Aaron Easterly: Hey, Eric, with regards to your first question, we generally view that one of the primary challenges with Rover’s business, and it has been for ten years, is educating the shadow market, which is the 90% of pet owners that historically use friends, family, neighbors when they need care for their dog when they’re out of town. So we look at these types of distribution partnerships or partnerships with people in or out of the industry as a way to have cost effective customer acquisition of that 90%. So kind of cost effectively educating the 90% of people that would otherwise not even be thinking about Rover as an option. So call it category building. Cost effectively is the primary goal. There can be some secondary or tertiary goals.
In some cases we may hope to see a little bit of increased repeat usage on a per customer basis to a degree, like something like an employer subsidizes it. We could be seeking to just make sure that we’re known as the standard and are partnered with key brands. But the primary thing is addressing a type of customer we are unlikely to get in front of directly in a very cost effective manner.
Charlie Wickers : And with regards to your questions regarding booking windows, we have seen year-to-date an increasing slightly of the booking windows, about 10%. That works out to about a day and a half to two days in terms of an increase, that puts us just above three weeks on average, from an average lead time perspective.
Operator: Our next question comes from the line of Cory Carpenter with JPMorgan.
Danny Pfeiffer: Hey, guys, this is Danny Pfeiffer on for Corey Carpenter. I just have two quick ones. The first is, have you seen any uptick in daytime services as more people are sort of returning back to the office. And second, on international, you grew Europe about 78%. Can you talk about any initiatives you’re planning there and maybe kind of what’s different versus US and maybe is that just starting out smaller or anything? Thanks.
Aaron Easterly: Sure. Danny the with regards to the service mix, we have seen a little bit of tick up in daytime services, but most of that gain has been in drop in, our drop in segment and our drop in service line is typically done during the day. Looks a lot like a dog walk, but can sometimes be used as a substitute for house sitting or boarding. So yes, there has been a slight notch up in what we call daytime services, but I think based on the fact that most of it’s happening in drop in, it would probably be not appropriate to say it’s a result of some massive return to work within our customer base.
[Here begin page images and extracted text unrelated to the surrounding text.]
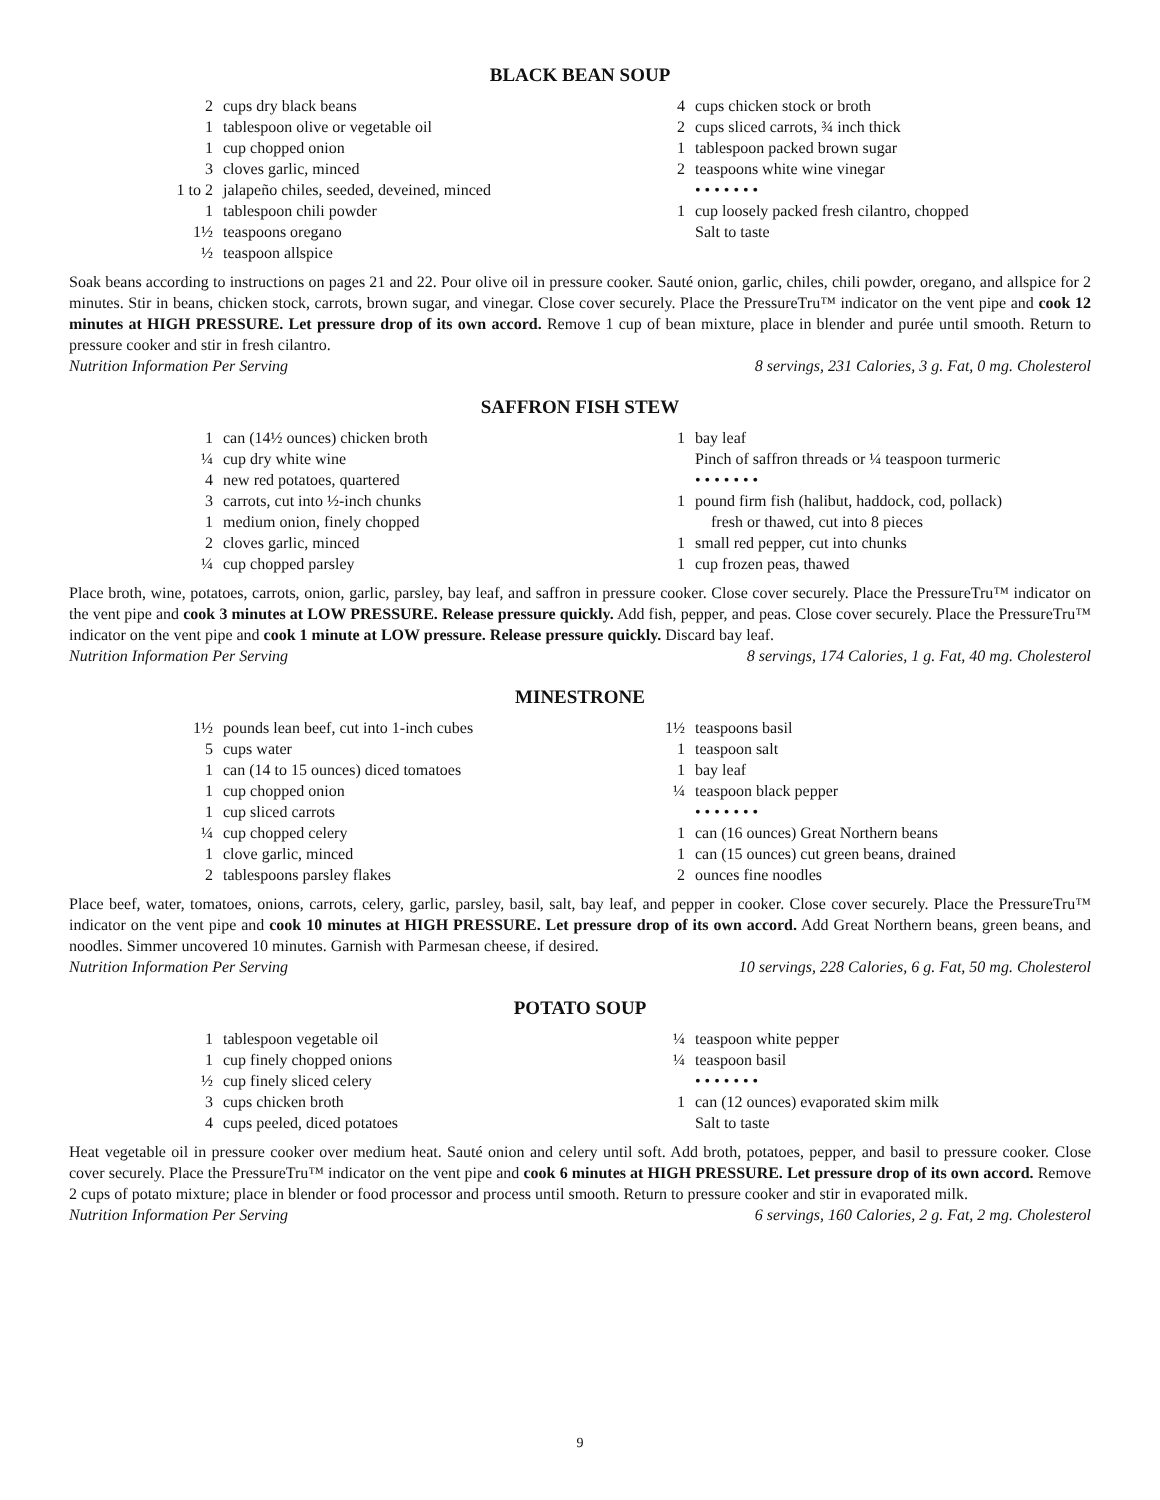BLACK BEAN SOUP
2 cups dry black beans
1 tablespoon olive or vegetable oil
1 cup chopped onion
3 cloves garlic, minced
1 to 2 jalapeño chiles, seeded, deveined, minced
1 tablespoon chili powder
1½ teaspoons oregano
½ teaspoon allspice
4 cups chicken stock or broth
2 cups sliced carrots, ¾ inch thick
1 tablespoon packed brown sugar
2 teaspoons white wine vinegar
• • • • • • •
1 cup loosely packed fresh cilantro, chopped
Salt to taste
Soak beans according to instructions on pages 21 and 22. Pour olive oil in pressure cooker. Sauté onion, garlic, chiles, chili powder, oregano, and allspice for 2 minutes. Stir in beans, chicken stock, carrots, brown sugar, and vinegar. Close cover securely. Place the PressureTru™ indicator on the vent pipe and cook 12 minutes at HIGH PRESSURE. Let pressure drop of its own accord. Remove 1 cup of bean mixture, place in blender and purée until smooth. Return to pressure cooker and stir in fresh cilantro.
Nutrition Information Per Serving 8 servings, 231 Calories, 3 g. Fat, 0 mg. Cholesterol
SAFFRON FISH STEW
1 can (14½ ounces) chicken broth
¼ cup dry white wine
4 new red potatoes, quartered
3 carrots, cut into ½-inch chunks
1 medium onion, finely chopped
2 cloves garlic, minced
¼ cup chopped parsley
1 bay leaf
Pinch of saffron threads or ¼ teaspoon turmeric
• • • • • • •
1 pound firm fish (halibut, haddock, cod, pollack)
fresh or thawed, cut into 8 pieces
1 small red pepper, cut into chunks
1 cup frozen peas, thawed
Place broth, wine, potatoes, carrots, onion, garlic, parsley, bay leaf, and saffron in pressure cooker. Close cover securely. Place the PressureTru™ indicator on the vent pipe and cook 3 minutes at LOW PRESSURE. Release pressure quickly. Add fish, pepper, and peas. Close cover securely. Place the PressureTru™ indicator on the vent pipe and cook 1 minute at LOW pressure. Release pressure quickly. Discard bay leaf.
Nutrition Information Per Serving 8 servings, 174 Calories, 1 g. Fat, 40 mg. Cholesterol
MINESTRONE
1½ pounds lean beef, cut into 1-inch cubes
5 cups water
1 can (14 to 15 ounces) diced tomatoes
1 cup chopped onion
1 cup sliced carrots
¼ cup chopped celery
1 clove garlic, minced
2 tablespoons parsley flakes
1½ teaspoons basil
1 teaspoon salt
1 bay leaf
¼ teaspoon black pepper
• • • • • • •
1 can (16 ounces) Great Northern beans
1 can (15 ounces) cut green beans, drained
2 ounces fine noodles
Place beef, water, tomatoes, onions, carrots, celery, garlic, parsley, basil, salt, bay leaf, and pepper in cooker. Close cover securely. Place the PressureTru™ indicator on the vent pipe and cook 10 minutes at HIGH PRESSURE. Let pressure drop of its own accord. Add Great Northern beans, green beans, and noodles. Simmer uncovered 10 minutes. Garnish with Parmesan cheese, if desired.
Nutrition Information Per Serving 10 servings, 228 Calories, 6 g. Fat, 50 mg. Cholesterol
POTATO SOUP
1 tablespoon vegetable oil
1 cup finely chopped onions
½ cup finely sliced celery
3 cups chicken broth
4 cups peeled, diced potatoes
¼ teaspoon white pepper
¼ teaspoon basil
• • • • • • •
1 can (12 ounces) evaporated skim milk
Salt to taste
Heat vegetable oil in pressure cooker over medium heat. Sauté onion and celery until soft. Add broth, potatoes, pepper, and basil to pressure cooker. Close cover securely. Place the PressureTru™ indicator on the vent pipe and cook 6 minutes at HIGH PRESSURE. Let pressure drop of its own accord. Remove 2 cups of potato mixture; place in blender or food processor and process until smooth. Return to pressure cooker and stir in evaporated milk.
Nutrition Information Per Serving 6 servings, 160 Calories, 2 g. Fat, 2 mg. Cholesterol
9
Brent Turner : Do you want to talk about international? Hi, with respect to international, I think what you are seeing is probably best understood as the scaling dynamics of a pretty early stage footprint sort of growing along with the continued acceleration of travel behavior in Europe. We’ve been pretty happy with what we think is our trajectory relative to the category there and we actually think the presence of a category in Europe versus in the United States where we’re sort of going it alone, maybe helping us drive awareness and maybe a tailwind to grow for us there, more to say later as we get more conviction around that.
Operator: Our next question comes from the line of Tony White at DA Davison.
Tony White: Great, thanks for taking my question. Two, if I could on international one. Could you maybe just frame for us a bit how international in calendar 23 is kind of going to affect consolidated EBITDA profitability of the company? And then secondly, can you maybe just talk a little bit about how your international operations, how they’re tracking relative to the US at sort of the comparable point in time for the US as it relates to things like marketing efficiencies, unit economics, profitability. Thanks.